• _Provided passage_
- - -

Chapter 2 Starting a new year
There are several steps to beginning a year’s assessment. This guide walks through the steps you will want to take. Each of the following steps is described in detail:
- Review and organize relevant github issues
- Prepare the repositories
- ohiprep_v20??
- ohi-global
- Keeping track of layer progress
2.1 Review and organize relevant issues
Review the github::issues from the previous year’s assessment and create a list linking to the particular issues that might be useful in the year to come. This can include:
- references or discussions that may lead to improvements to goal models, pressures or resilience
- new datasets that are worth exploring
- potential new improvements to ohicore
- ideas for reorganizing or cleaning repositories
- etc.
Create a new issue that organizes and links to these issues. This officially marks the start of the OHI assessment!
(This is also a good time to close issues that are completed or no longer relevant.)
2.2 Prepare the repositories!

- - -

• _Your task_
In the guide on starting a new assessment year, what step officially marks the start of the OHI assessment? The rows that come next are from a separate source.

- - -

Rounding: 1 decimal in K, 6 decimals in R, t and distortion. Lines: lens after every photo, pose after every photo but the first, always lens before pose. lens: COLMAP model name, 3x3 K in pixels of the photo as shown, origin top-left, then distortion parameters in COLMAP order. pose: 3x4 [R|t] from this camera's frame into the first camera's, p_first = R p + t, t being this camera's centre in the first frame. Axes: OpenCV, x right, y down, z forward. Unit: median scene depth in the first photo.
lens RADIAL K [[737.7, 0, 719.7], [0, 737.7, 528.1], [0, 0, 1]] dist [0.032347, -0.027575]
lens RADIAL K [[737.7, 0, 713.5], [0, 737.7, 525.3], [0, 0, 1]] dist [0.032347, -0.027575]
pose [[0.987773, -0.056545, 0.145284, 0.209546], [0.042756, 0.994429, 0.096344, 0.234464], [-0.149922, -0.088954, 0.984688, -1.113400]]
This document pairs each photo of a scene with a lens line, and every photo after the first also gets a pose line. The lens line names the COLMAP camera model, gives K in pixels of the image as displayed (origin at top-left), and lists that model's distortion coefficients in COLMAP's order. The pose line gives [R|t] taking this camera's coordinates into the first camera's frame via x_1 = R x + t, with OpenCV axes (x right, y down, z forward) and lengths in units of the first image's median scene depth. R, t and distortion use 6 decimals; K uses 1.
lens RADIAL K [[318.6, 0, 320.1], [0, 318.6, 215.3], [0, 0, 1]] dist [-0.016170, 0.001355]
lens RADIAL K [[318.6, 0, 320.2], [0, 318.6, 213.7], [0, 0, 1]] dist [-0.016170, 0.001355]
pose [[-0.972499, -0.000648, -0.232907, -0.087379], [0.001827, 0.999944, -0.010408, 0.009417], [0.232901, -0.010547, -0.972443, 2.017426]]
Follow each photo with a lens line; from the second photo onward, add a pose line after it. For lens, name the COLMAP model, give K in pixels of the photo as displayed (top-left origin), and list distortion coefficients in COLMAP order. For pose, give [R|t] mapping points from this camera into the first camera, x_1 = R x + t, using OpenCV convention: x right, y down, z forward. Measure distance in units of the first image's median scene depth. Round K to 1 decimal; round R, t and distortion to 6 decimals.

- - -

• _Exercise output_
Creating a new issue that organizes and links to the useful issues from the previous year's assessment.